Archaeologists have found man-made lunar calendars that date back thousands of years. They indicate that Ice Age hunters carved notches and bored holes into sticks, mammoth tusks, and reindeer bones to record the days between each phase of the Moon.
Because the weather was tied to survival, most cultures kept records of its changes and erected monuments that acted as giant seasonal clocks. The most famous of these is Stonehenge, north of Salisbury, England. There is still disagreement as to the ancient stone circle’s exact purpose, but because the structure is aligned with the winter and summer solstices, many feel it functioned as a predictor of the passage of the seasons for the early residents of Britain.

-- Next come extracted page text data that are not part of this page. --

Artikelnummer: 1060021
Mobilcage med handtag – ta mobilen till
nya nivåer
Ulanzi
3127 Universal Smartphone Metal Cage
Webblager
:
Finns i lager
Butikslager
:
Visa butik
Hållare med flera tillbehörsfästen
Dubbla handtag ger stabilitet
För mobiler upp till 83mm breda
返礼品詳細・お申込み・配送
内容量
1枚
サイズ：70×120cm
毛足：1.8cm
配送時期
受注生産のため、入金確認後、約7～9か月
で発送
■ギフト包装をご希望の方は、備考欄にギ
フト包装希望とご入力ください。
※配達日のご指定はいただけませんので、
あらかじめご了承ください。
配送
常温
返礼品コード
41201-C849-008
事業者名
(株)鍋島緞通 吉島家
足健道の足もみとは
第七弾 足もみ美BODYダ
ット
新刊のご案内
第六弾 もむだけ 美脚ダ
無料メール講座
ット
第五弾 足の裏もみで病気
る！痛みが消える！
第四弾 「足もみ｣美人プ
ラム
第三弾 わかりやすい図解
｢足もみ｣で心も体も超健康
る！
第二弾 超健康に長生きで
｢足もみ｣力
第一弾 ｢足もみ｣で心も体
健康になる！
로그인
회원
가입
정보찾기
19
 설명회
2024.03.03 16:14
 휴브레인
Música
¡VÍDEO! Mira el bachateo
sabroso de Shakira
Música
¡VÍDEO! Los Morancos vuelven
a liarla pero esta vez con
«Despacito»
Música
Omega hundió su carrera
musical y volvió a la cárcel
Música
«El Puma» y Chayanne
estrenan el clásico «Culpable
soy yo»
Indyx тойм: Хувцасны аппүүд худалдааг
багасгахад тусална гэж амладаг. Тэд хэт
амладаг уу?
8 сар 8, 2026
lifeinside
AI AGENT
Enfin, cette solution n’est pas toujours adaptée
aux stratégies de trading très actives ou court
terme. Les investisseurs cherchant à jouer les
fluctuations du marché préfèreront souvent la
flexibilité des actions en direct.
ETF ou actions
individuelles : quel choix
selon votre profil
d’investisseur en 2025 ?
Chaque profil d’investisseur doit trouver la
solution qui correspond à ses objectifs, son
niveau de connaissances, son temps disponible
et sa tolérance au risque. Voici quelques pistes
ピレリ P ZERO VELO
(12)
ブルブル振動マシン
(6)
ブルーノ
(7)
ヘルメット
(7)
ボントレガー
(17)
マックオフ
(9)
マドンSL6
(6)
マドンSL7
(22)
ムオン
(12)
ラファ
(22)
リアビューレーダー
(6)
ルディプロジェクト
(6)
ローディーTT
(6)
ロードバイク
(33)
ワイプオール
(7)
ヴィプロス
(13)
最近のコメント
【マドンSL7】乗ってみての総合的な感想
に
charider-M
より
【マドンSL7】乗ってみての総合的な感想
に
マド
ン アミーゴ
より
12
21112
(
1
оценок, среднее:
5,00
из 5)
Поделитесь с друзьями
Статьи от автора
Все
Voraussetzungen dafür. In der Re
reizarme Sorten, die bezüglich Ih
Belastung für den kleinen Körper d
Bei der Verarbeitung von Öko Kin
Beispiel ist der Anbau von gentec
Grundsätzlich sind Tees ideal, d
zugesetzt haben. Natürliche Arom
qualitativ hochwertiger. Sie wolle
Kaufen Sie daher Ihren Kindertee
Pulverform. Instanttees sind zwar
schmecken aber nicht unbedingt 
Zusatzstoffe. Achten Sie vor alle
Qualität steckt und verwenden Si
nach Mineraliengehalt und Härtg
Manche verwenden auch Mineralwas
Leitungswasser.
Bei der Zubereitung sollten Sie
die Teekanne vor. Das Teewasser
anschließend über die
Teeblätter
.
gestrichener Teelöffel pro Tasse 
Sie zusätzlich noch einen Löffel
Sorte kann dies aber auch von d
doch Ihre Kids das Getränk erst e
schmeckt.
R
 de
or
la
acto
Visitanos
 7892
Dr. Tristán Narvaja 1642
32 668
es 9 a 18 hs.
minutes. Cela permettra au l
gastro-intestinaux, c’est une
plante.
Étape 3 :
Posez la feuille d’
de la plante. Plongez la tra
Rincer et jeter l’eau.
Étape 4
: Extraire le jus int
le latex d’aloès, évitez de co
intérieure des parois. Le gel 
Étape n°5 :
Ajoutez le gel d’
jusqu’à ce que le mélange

At Machu Picchu, Peru’s City in the Clouds, the ancient Incas set up the Intihuatana (“Hitching Post of the Sun”), a stone that precisely indicated the date of the winter solstice. The ceremony they performed there was designed to halt the Sun in its northern migration through the sky. Machu Picchu’s Temple of the Sun features a window exactly aligned with the sunrise on the summer solstice.
The Egyptians were keen students of the Sun and stars, and around 3,000 B.C. they created a calendar very similar to the one used today. Like clockwork, the Nile river would flood each year at about the same time, and Egyptian sky watchers noted that the star Sirius would rise into the sky around that time too. The period between appearances was 365.25 days, so the Egyptians based their calendar on that time period. This calendar was later copied by Julius Caesar.
In the Americas, ancient tribes had their own ways of predicting the seasons. The early residents of Wyoming built a large circle made of stones that seems to point toward the position of the Sun at the summer solstice. The structure, known as the Bighorn Medicine Wheel, lies at an altitude of nearly 10,000 feet in the mountains.
Our ancestors did the best they could to use the Sun, the Moon, and the stars as predictors of coming climatic conditions, and some succeeded amazingly well. Their early research paved the way for the more sophisticated instruments of forecasting to come. But it’s a tribute to their resourcefulness and ingenuity that many of their methods of predicting the seasons still work today.